### WHAT TO PRODUCE
Render the lines of each item below as a JSON array of strings, one string per line, with blank lines omitted.

### LISTED ENTRIES

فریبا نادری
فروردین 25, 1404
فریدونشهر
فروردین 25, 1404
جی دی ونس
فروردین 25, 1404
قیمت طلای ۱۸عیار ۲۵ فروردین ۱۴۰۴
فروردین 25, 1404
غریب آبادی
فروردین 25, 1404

### REPLY
[
  "فریبا نادری",
  "فروردین 25, 1404",
  "فریدونشهر",
  "فروردین 25, 1404",
  "جی دی ونس",
  "فروردین 25, 1404",
  "قیمت طلای ۱۸عیار ۲۵ فروردین ۱۴۰۴",
  "فروردین 25, 1404",
  "غریب آبادی",
  "فروردین 25, 1404"
]